Welcome to the Forum, Michael. I moved your post to a topic where it is more likely to be seen....you had it under "How to Information" which is more on how to use the Forum.
So sorry to hear that your CIS has gotten out of control. I have not had to have a cystectomy, but I am sure that those who have will be chiming in here.
However, I can give you some advice. From what I understand from those who have been there, a neobladder can be an excellent solution. But it is the most complicated surgery. This means that you MUST have a surgeon who does MANY MANY of these ....not just several a year. The skill of the surgeon, combined with the patient's persistence, makes all the difference. Now is the time to get a second opinion at a place that has real expertise in this. Your entire future depends on it.
You are in Mass., so Boston and Mass General might be a good option. Also, Memorial Sloan Kettering in NYC. I can't stress enough how important this is.
Wishing you all the best
Diagnosis 2-08 Small papillary TCC; CIS
BCG; BCG maintenance
Vice-President, American Bladder Cancer Society
New to site.
I am 66, male. I have Bladder Cancer. All Treatment at Lahey Clinic in Burlington MA. TURBT last summer, BCG sessions in the fall, CIS everywhere. Bladder must go.
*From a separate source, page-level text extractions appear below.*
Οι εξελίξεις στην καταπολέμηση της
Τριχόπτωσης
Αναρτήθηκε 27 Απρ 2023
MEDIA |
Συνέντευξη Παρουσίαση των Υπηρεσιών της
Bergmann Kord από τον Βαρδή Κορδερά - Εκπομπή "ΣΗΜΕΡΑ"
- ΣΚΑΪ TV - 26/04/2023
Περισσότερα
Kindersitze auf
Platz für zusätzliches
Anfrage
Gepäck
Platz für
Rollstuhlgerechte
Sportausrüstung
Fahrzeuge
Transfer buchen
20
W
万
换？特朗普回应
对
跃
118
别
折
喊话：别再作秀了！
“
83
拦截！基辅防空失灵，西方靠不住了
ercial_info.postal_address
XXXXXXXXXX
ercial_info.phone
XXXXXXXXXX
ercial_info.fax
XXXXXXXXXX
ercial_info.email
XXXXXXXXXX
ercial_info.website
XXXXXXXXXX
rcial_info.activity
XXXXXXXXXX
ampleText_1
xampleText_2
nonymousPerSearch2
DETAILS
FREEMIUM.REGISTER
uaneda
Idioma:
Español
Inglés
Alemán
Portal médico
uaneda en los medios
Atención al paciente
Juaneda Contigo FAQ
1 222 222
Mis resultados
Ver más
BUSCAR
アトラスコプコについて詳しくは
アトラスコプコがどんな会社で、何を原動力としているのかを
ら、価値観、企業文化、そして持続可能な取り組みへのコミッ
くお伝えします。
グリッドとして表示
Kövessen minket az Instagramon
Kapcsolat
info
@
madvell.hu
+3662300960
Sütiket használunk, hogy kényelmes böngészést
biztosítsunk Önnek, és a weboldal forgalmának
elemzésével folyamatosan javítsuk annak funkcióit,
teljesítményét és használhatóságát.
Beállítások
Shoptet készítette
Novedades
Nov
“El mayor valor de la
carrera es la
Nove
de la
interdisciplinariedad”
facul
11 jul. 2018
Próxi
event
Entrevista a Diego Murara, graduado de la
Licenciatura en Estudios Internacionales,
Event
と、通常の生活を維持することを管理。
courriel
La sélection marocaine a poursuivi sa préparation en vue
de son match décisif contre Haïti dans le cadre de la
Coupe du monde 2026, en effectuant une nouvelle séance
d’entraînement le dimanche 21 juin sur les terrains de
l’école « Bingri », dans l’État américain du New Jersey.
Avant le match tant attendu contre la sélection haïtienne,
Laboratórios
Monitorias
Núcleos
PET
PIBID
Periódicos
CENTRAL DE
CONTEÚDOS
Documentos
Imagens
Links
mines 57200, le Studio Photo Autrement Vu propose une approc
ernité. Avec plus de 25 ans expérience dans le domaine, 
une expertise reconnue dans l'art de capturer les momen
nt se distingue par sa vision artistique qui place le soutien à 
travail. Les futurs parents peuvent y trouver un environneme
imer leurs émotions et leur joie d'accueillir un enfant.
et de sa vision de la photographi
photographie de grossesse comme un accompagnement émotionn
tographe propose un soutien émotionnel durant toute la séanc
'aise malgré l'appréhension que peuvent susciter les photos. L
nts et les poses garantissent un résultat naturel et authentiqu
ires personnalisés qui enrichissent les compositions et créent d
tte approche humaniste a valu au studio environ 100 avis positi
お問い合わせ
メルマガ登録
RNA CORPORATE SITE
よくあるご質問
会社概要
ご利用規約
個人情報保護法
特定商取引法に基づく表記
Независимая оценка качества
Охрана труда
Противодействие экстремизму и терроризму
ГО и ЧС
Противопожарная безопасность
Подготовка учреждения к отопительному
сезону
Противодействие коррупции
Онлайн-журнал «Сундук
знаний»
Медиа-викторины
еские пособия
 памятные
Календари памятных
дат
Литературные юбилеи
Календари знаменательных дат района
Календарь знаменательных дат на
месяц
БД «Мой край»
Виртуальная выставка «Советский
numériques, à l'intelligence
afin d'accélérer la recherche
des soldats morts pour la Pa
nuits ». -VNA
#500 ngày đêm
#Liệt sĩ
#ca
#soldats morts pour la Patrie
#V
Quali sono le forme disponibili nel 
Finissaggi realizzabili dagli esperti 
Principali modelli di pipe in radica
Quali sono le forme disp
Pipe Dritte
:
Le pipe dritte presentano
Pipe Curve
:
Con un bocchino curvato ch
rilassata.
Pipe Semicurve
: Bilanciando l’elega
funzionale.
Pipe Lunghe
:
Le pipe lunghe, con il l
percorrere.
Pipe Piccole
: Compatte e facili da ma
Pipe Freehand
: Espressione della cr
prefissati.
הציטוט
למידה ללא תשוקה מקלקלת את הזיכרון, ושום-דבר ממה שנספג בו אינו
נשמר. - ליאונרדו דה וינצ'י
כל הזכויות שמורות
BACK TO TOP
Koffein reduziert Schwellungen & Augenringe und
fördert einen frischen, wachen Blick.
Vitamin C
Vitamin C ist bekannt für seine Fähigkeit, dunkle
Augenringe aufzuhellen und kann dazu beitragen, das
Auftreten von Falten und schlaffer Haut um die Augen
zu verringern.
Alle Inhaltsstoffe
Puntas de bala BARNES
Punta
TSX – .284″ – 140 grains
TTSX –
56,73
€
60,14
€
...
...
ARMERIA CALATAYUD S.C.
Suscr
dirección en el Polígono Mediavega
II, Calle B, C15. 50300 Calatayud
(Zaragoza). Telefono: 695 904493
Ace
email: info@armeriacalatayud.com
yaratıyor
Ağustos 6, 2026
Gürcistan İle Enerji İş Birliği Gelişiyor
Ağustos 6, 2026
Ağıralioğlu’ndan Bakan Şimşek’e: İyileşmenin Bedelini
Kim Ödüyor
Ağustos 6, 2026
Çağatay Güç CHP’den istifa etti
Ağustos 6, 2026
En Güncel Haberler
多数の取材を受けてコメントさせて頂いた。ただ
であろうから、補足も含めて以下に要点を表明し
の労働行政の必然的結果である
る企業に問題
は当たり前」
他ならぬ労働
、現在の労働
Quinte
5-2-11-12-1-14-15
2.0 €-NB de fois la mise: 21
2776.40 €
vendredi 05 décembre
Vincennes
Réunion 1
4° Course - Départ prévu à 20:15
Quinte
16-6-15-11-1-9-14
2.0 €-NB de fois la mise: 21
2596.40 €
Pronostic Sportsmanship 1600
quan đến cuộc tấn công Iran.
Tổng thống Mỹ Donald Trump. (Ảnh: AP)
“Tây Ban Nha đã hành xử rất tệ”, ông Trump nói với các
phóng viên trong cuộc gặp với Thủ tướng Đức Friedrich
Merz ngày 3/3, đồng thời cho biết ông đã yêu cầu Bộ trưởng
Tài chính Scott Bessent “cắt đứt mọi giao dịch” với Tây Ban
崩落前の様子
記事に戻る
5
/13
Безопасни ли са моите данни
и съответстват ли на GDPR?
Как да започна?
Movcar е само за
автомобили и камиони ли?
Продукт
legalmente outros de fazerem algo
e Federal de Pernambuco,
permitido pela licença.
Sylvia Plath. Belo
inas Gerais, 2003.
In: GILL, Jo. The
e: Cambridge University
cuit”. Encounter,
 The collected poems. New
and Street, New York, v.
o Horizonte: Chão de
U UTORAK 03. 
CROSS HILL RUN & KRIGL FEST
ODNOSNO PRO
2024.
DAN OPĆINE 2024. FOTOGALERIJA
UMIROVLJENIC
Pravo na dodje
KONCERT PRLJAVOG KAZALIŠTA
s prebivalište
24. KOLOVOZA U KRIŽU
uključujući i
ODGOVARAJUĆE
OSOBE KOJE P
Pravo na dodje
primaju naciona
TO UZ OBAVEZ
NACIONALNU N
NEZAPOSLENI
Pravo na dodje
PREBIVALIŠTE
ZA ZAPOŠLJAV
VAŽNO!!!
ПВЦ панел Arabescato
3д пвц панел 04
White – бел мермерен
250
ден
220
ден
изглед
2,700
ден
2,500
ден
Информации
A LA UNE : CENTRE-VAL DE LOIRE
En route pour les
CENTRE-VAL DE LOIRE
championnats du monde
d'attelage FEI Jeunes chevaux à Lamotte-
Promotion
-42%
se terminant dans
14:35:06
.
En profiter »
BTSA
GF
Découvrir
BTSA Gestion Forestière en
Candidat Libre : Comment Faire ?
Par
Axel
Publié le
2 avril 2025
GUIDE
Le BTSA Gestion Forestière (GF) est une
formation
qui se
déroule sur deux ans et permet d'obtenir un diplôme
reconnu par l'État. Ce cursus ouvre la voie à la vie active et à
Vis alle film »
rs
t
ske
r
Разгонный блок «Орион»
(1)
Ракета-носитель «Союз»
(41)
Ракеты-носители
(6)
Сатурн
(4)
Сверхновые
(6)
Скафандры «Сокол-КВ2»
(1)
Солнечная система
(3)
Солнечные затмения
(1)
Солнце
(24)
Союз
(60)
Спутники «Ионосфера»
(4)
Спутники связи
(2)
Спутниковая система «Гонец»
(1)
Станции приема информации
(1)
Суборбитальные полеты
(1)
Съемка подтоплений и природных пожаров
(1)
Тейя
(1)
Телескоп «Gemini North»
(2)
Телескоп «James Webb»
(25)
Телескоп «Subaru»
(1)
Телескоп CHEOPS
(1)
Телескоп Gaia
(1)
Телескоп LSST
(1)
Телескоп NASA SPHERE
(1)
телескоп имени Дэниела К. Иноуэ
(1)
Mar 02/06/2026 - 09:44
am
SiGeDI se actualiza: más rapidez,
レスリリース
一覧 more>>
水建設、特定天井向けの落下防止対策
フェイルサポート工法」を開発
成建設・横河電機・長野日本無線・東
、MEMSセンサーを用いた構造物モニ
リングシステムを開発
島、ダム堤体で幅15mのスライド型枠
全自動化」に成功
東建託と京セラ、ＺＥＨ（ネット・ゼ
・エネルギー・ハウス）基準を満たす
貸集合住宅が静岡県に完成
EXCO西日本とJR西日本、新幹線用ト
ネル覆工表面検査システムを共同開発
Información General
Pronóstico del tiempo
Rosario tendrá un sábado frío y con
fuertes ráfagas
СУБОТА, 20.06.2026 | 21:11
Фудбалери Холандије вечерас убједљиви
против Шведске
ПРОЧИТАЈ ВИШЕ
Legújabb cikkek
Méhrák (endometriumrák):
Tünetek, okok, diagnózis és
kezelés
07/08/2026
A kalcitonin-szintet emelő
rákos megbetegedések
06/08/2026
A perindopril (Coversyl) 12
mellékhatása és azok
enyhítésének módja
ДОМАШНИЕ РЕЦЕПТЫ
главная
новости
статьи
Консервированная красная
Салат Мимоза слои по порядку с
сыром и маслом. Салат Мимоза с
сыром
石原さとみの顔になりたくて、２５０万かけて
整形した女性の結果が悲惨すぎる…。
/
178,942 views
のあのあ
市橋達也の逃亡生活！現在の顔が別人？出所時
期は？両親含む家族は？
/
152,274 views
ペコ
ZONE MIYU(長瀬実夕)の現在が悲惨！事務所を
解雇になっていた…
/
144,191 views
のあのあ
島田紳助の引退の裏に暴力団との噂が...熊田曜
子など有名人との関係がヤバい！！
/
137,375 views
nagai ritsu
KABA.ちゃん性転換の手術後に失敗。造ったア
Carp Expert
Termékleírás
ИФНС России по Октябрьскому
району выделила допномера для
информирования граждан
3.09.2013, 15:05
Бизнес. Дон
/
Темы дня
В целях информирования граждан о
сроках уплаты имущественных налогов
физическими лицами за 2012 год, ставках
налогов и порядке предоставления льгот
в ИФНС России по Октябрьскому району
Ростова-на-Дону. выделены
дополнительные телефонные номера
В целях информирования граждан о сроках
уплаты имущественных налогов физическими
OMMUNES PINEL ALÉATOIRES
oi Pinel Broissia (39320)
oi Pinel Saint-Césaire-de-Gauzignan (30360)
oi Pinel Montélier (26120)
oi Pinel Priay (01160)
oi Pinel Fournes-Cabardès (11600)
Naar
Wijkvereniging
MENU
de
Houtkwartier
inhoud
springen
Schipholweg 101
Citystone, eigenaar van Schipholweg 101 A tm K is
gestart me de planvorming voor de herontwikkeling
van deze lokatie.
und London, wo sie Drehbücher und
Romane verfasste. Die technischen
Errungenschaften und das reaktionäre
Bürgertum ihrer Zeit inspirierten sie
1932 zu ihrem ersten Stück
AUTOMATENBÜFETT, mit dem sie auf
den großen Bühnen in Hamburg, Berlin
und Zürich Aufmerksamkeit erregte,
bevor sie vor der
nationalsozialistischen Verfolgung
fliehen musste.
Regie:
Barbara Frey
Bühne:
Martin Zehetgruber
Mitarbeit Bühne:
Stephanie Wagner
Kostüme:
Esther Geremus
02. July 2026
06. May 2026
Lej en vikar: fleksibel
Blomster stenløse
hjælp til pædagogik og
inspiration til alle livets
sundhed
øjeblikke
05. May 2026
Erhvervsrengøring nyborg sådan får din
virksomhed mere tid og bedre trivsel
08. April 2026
I have the choice of a neobladder or stoma.
I was hoping to find data or more info on success rates, happiness rating of each, (if there is such a thing) or rates of complications, and what are they...mostly with the neobladder. there is plenty of information on bags and stomas. i wanted to find more on neobladders.
I sat in on an Ostomy support group last week to learn what it would be like to have a Urosotomy. I would like to know more about life with a neobladder.